SHB 1763, by the House Finance Committee, and originally sponsored by Rep. Robinson et al, would expand the property tax exemption for nonprofit organizations providing housing to low-income individuals with developmental disabilities to include adult family homes for individuals with development disabilities in which at least 75% of the residents are low-income, removing the current requirement that all residents be low-income in order to qualify. A committee amendment sunsets the exemption in 2028.
SHB 1763 passed out of the House 90-7-0-1 on March 7. It is now waiting for a hearing in the Senate Human Services, Mental Health & Housing Committee.
Bills passed Senate
Substitute Senate Bill 5077, by the Senate Law & Justice Committee, and originally sponsored by Sen. Jan Angel (R – Port Orchard) et al, would allow the Department of Corrections to provide rental vouchers for up to three months to persons released from the Washington Corrections Center for Women or the Mission Creek Corrections Center for Women. Per testimony, 16 women were released from custody into homelessness last year.

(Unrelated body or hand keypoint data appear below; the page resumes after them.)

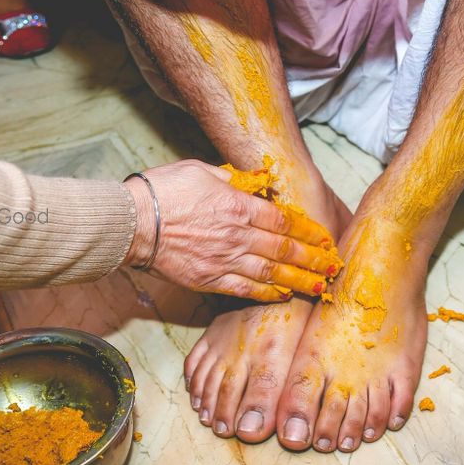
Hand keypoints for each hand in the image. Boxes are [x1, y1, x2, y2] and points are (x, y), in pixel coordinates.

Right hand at [123, 160, 338, 301]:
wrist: (130, 222)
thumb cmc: (162, 191)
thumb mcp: (200, 170)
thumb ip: (231, 178)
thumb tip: (253, 181)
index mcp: (237, 206)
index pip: (284, 221)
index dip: (308, 231)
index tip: (324, 237)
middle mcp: (237, 235)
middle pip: (285, 249)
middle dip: (313, 258)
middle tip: (333, 265)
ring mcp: (224, 260)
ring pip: (272, 273)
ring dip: (299, 280)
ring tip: (319, 285)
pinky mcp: (209, 280)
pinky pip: (246, 289)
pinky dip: (268, 293)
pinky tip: (284, 294)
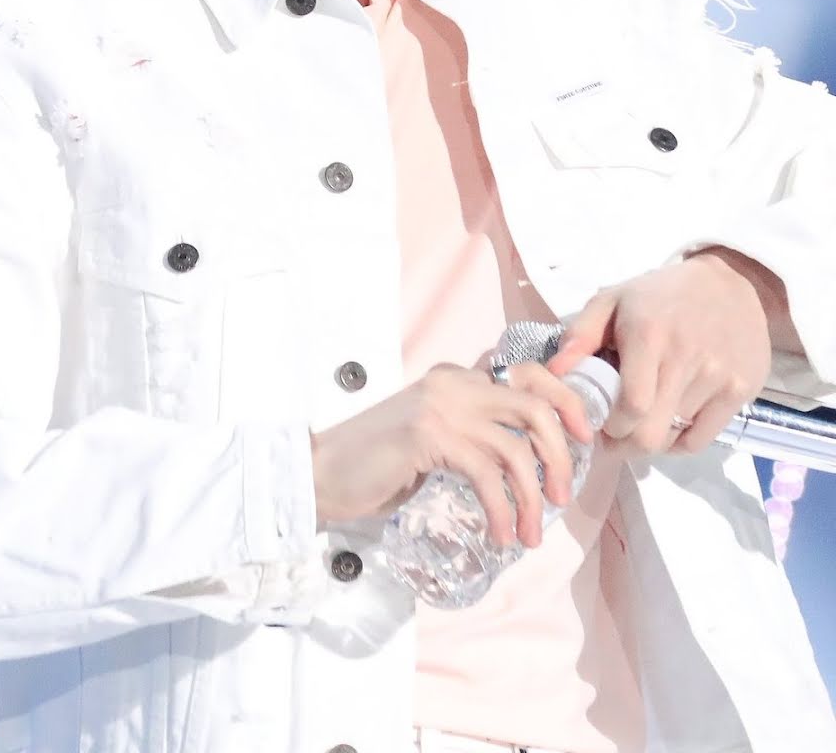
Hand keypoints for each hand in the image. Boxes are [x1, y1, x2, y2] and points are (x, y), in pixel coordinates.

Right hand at [309, 352, 593, 549]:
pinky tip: (500, 535)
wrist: (322, 472)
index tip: (584, 437)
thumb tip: (525, 462)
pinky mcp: (429, 435)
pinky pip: (487, 475)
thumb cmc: (377, 464)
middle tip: (563, 496)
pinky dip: (502, 510)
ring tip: (531, 535)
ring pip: (515, 449)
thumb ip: (471, 434)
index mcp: (457, 376)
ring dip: (533, 498)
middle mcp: (454, 382)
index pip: (529, 373)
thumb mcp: (433, 437)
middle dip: (560, 455)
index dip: (566, 401)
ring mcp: (441, 406)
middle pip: (534, 407)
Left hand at [544, 253, 772, 456]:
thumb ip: (579, 335)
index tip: (597, 423)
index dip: (609, 426)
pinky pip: (702, 439)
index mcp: (649, 336)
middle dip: (624, 445)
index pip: (629, 407)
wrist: (732, 282)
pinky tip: (668, 423)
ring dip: (650, 439)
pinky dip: (679, 442)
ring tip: (641, 419)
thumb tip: (553, 373)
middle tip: (614, 435)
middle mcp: (686, 359)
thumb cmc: (661, 294)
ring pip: (674, 439)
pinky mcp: (741, 391)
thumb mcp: (613, 299)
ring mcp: (718, 377)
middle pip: (650, 434)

SSB 5077 passed out of the Senate 49-0-0-0 on February 27. It is scheduled for a hearing in the House Community Development, Housing & Tribal Affairs Committee on March 15.
SB 5615, by Sen. Tim Sheldon (D – Potlatch) et al, would permit counties to establish manufactured housing communities outside of urban growth areas in the same manner as fully contained communities.

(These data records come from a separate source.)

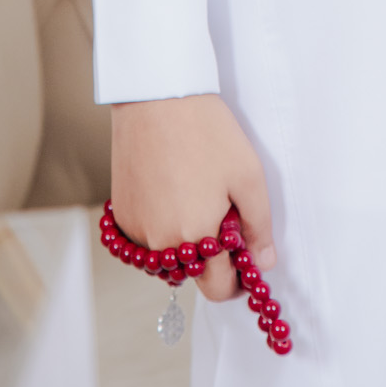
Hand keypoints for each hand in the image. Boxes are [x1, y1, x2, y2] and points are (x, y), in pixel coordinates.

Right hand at [111, 93, 275, 302]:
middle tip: (225, 219)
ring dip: (186, 241)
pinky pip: (147, 235)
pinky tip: (173, 188)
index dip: (237, 280)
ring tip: (197, 195)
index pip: (218, 290)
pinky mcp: (122, 211)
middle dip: (213, 259)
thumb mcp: (248, 176)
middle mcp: (160, 242)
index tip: (246, 261)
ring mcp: (136, 228)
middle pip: (192, 274)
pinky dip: (163, 224)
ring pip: (169, 255)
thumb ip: (259, 227)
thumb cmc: (207, 131)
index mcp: (195, 238)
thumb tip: (263, 263)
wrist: (157, 96)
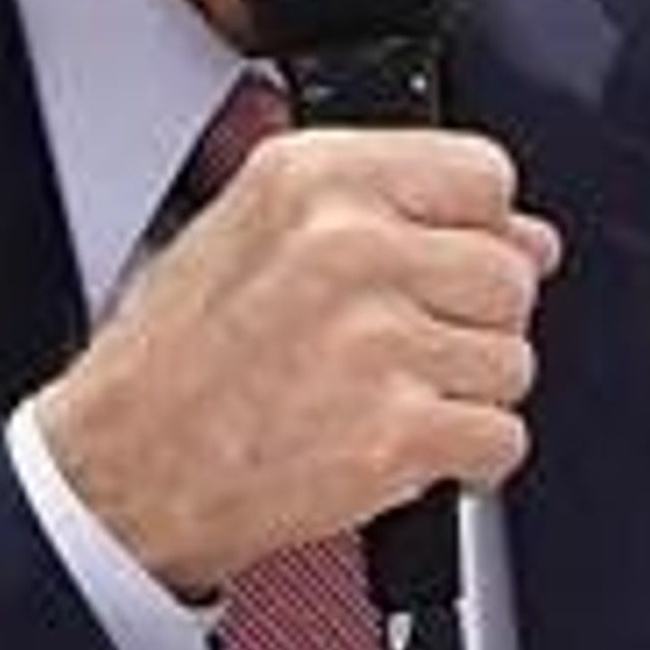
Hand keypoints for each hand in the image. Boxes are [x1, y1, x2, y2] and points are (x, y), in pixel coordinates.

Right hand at [32, 126, 560, 599]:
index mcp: (314, 179)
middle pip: (509, 275)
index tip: (445, 267)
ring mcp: (378, 341)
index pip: (483, 176)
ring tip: (387, 399)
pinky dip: (468, 460)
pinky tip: (405, 449)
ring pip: (511, 360)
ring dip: (467, 394)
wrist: (120, 473)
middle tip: (404, 351)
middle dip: (472, 323)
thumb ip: (388, 211)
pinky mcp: (396, 432)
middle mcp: (350, 247)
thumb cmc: (175, 362)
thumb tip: (528, 235)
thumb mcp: (252, 231)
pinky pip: (501, 438)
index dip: (477, 232)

Both Futurewise and the Association of Manufactured Home Owners testified against the bill. They pointed out the high cost of providing services to new developments in rural areas. They also suggested that zoning an area as manufactured housing community be a requirement for permitting a manufactured housing community, in order to give residents assurance they would be able to stay there long-term.

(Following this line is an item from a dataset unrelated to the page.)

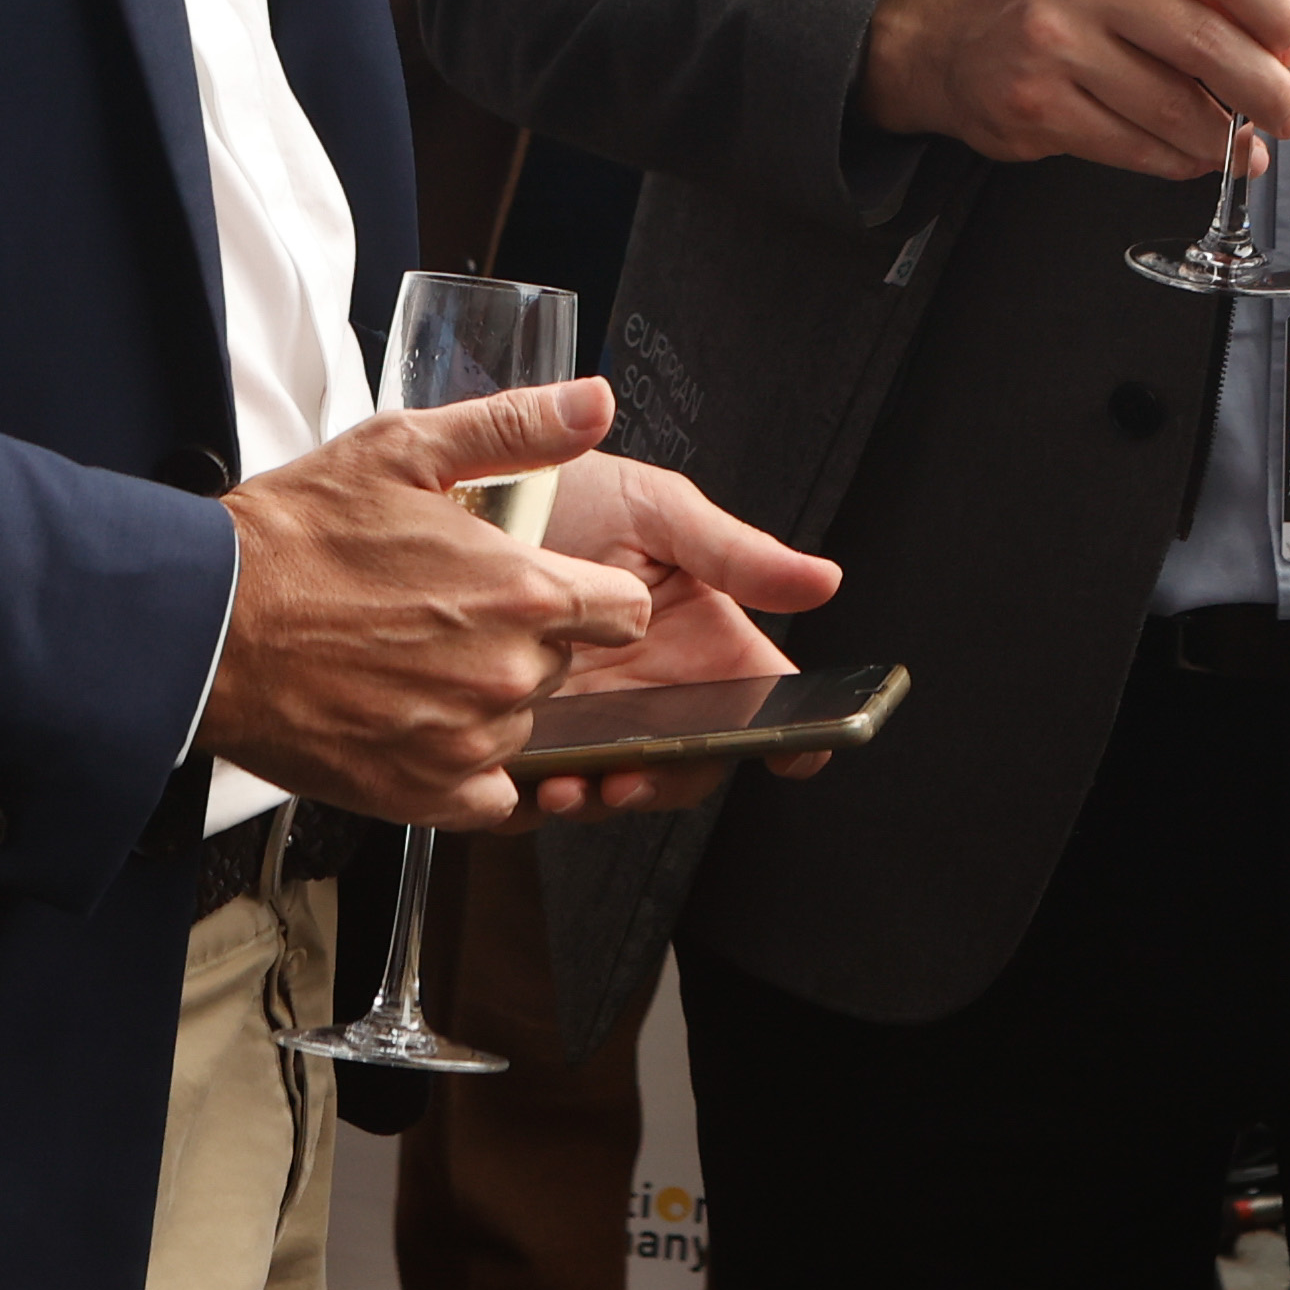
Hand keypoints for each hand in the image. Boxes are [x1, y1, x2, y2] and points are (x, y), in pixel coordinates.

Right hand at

SB 5615 passed out of the Senate 30-19-0-0 on March 1, and is now in the House Environment Committee. The companion bill, HB 1846, didn’t get a hearing in the House Environment Committee.
SSB 5657, by the Senate Local Government Committee, and originally sponsored by Sens. Mark Miloscia (R – Federal Way) and Ann Rivers (R – La Center), would prohibit county, city, and town ordinances from placing undue burden on religious organizations providing housing or shelters for the homeless, but would allow ordinances requiring 3-month breaks between hostings, and would require a hosting religious organization to enter into a written agreement to provide residents of temporary shelters access to public health and safety assistance.
SSB 5657 passed out of the Senate 49-0-0-0 on February 28, and is scheduled for a hearing in the House Community Development, Housing & Tribal Affairs Committee on March 5. Its companion bill, SHB 2044, failed to get out of the House Rules Committee.
SB 5674, by Sens. Guy Palumbo (D – Maltby) and Joe Fain (R – Auburn), would allow the legislative authority of cities, towns, and counties to, by ordinance, delegate final plat (subdivision) approval to an established planning commission, planning agency, or other authorized administrative personnel in accordance with state law and local charter.
Planning commissions review all plats for their conformance with the relevant comprehensive plan, and then send their recommendations to the legislative authority for preliminary plat approval. The plats then go back to the planning commission to confirm the final plat meets its recommendations. Even noncontroversial plats can then get gummed up by having to wait for a spot on the legislative authority’s agenda, which tends to add a few months in the middle of budget season. If there are no changes, this requirement for another vote by the legislative authority adds unnecessary cost and delay to housing construction.
SB 5674 passed out of the Senate 44-0-0-5 on March 3, and is now waiting for a hearing in the House Local Government Committee. A substitute version of its companion bill, HB 1862, passed out of the House Local Government Committee on February 15, but failed to get out of the House Rules Committee.